YOUR TASK → The expected response is the full listing, retyped exactly, without its images.

== Segment start ==

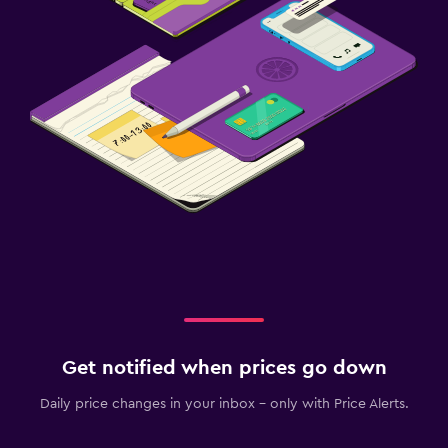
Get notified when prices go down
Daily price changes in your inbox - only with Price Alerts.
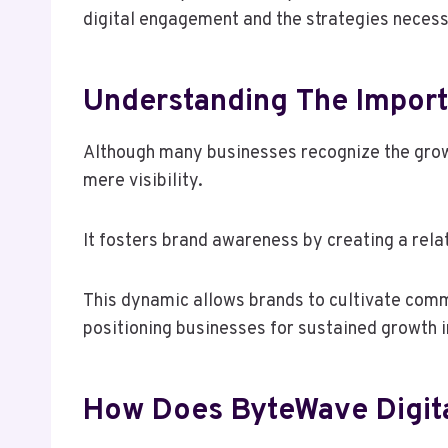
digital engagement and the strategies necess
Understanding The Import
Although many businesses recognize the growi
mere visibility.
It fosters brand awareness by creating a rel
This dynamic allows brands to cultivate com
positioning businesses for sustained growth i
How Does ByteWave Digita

== Segment end ==

TASK RESPONSE →
Get notified when prices go down
Daily price changes in your inbox - only with Price Alerts.
digital engagement and the strategies necess
Understanding The Import
Although many businesses recognize the growi
mere visibility.
It fosters brand awareness by creating a rel
This dynamic allows brands to cultivate com
positioning businesses for sustained growth i
How Does ByteWave Digita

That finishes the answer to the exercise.